Tuesday 18 September 2018

In my homeland of Pakistan, women aren’t seen as people




In Dera Ismail Khan, Pakistan, a 14-year-old girl is abducted by a gang while out with her cousins to fetch water from a nearby well. She is then made to parade naked through her own neighborhood in Garahmat Village.

It’s later found out that the reason behind all this cruelty is a century old one: honor.

The girl’s brother had been engaged in a love affair with another woman from the village. When the village council found out, they ruled that the sister of the fornicator be punished for her brother’s sins.

nother such incident took place in Multan, Pakistan, where a 16-year-old girl was brutally raped by the men of another family, residing in the same village as her. And just like the first incident, this tear-jerking one was a matter of family honor.

The teen victim’s brother had raped a 12-year-old girl.

Following that assault, the members of the victim’s family decided that the fitting punishment was to brutally rape the sister of the perpetrator, too.

When will this abhorrent mentality of revenge-rape come to an end?
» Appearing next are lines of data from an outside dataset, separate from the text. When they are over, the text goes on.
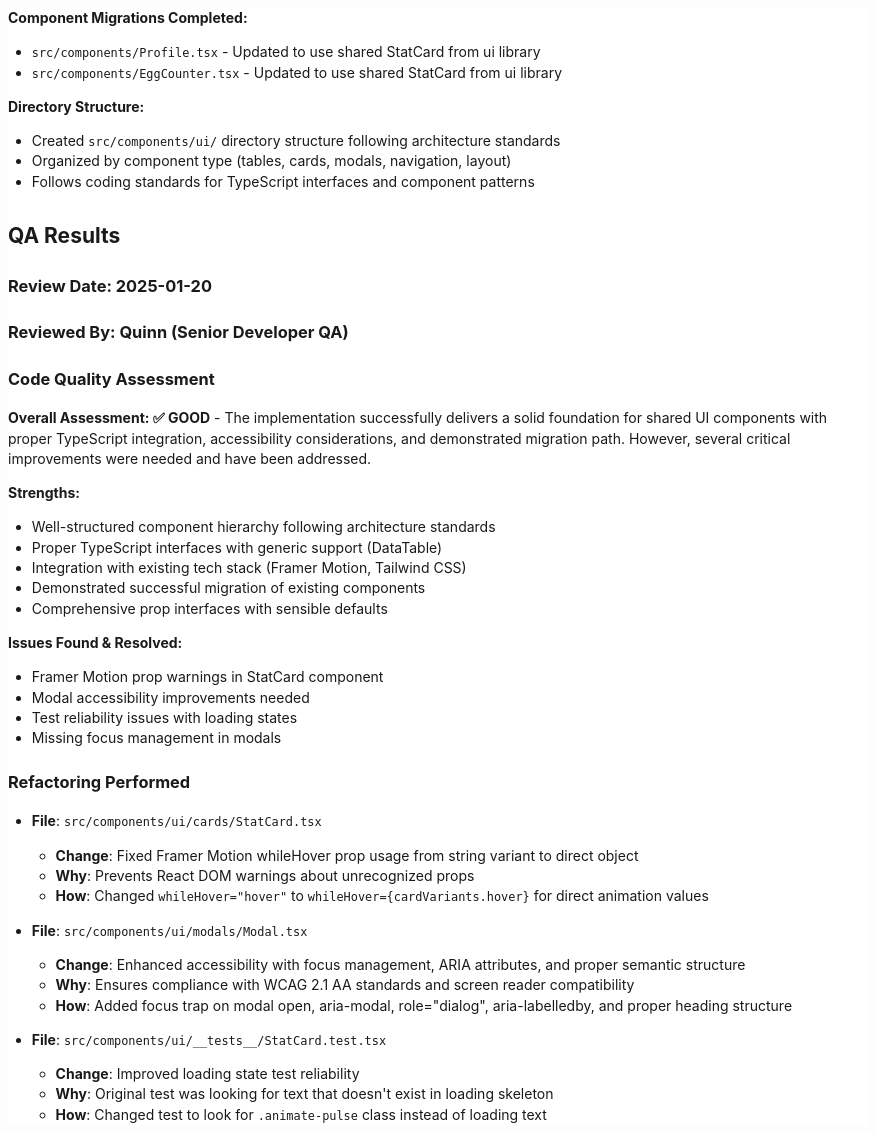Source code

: **Component Migrations Completed:**
- `src/components/Profile.tsx` - Updated to use shared StatCard from ui library
- `src/components/EggCounter.tsx` - Updated to use shared StatCard from ui library

**Directory Structure:**
- Created `src/components/ui/` directory structure following architecture standards
- Organized by component type (tables, cards, modals, navigation, layout)
- Follows coding standards for TypeScript interfaces and component patterns

## QA Results

### Review Date: 2025-01-20

### Reviewed By: Quinn (Senior Developer QA)

### Code Quality Assessment

**Overall Assessment: ✅ GOOD** - The implementation successfully delivers a solid foundation for shared UI components with proper TypeScript integration, accessibility considerations, and demonstrated migration path. However, several critical improvements were needed and have been addressed.

**Strengths:**
- Well-structured component hierarchy following architecture standards  
- Proper TypeScript interfaces with generic support (DataTable<T>)
- Integration with existing tech stack (Framer Motion, Tailwind CSS)
- Demonstrated successful migration of existing components
- Comprehensive prop interfaces with sensible defaults

**Issues Found & Resolved:**
- Framer Motion prop warnings in StatCard component
- Modal accessibility improvements needed
- Test reliability issues with loading states
- Missing focus management in modals

### Refactoring Performed

- **File**: `src/components/ui/cards/StatCard.tsx`
  - **Change**: Fixed Framer Motion whileHover prop usage from string variant to direct object
  - **Why**: Prevents React DOM warnings about unrecognized props
  - **How**: Changed `whileHover="hover"` to `whileHover={cardVariants.hover}` for direct animation values

- **File**: `src/components/ui/modals/Modal.tsx` 
  - **Change**: Enhanced accessibility with focus management, ARIA attributes, and proper semantic structure
  - **Why**: Ensures compliance with WCAG 2.1 AA standards and screen reader compatibility  
  - **How**: Added focus trap on modal open, aria-modal, role="dialog", aria-labelledby, and proper heading structure

- **File**: `src/components/ui/__tests__/StatCard.test.tsx`
  - **Change**: Improved loading state test reliability
  - **Why**: Original test was looking for text that doesn't exist in loading skeleton
  - **How**: Changed test to look for `.animate-pulse` class instead of loading text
I simply don’t understand why the lives of women are ruined for the faults of their family members. For as long as I can remember, women in Pakistan have been known more as the flag bearers of the family name than their own person. They are treated like badges if they achieve something in life, and stains if anyone around them dares to break the norm. We are NOT anyone’s possessions.

Why burden us by linking everyone else’s honor to us?

In rural areas of Pakistan, women’s bodies are treated like battlegrounds to resolve disputes.

The brash village councils (panchayats) ruin thousands of lives every single day despite not even being registered as proper judicial establishments. These councils are usually run by the utterly inhumane and illiterate “elders” of the village and are not bound by any rule of law. These so-called leaders can do whatever they want, to anyone at any given time.

And they are not at all fearful because they are fully aware of the prevailing lawlessness in Pakistan.

They know that if anyone dares to lodge a single complaint against them at a local police station, all it will take to close the case forever is a few thousand rupees worth of bribe money in the already-brimming pockets of the police station’s head.

The plights of our women are trivialized by everyone around them. They are told to “get over it” and “just pray no one finds out” so they can live happy lives.

But thankfully, our media is now active enough to come to the rescue of women who have had to bear with such atrocities.  And like countless others, these women’s voices found solace in confiding to the media.

Our inefficient Pakistani authorities finally took notice of these heinous acts and detained the allegedly involved men.

Rape, in the 21st century, continues to be one of the greatest fears of women in my dear country.

Women fear their voices will be muffled to a point where they lose all sense of self and let go of the reins of their lives, altogether. They know that no person around them will have the balls to defend their honor.

Instead, she will be belittled over and over again for something that was completely out of her control.

Men from her vicinity will refuse to be seen around her and so all her chances at a normal life will cripple because of the quest of every man on Earth to find his own pure little Virgin Mary.

The revenge factor in these rapes will become non-existent the day all potential perpetrators realize that society will let women integrate regardless of what has happened to them in the past.

And this will only happen if men and their families stop making women feel like trash because of something that’s completely out of their control. They need to see beyond girls’ pasts and must get to know them for who they really are in lieu of baselessly passing judgments.

Trust me, this is the only thing survivors of rape need and it CAN be done. So play your part: stop labeling them as baggage, and start letting them thrive.

For if a woman grows, so does an entire generation.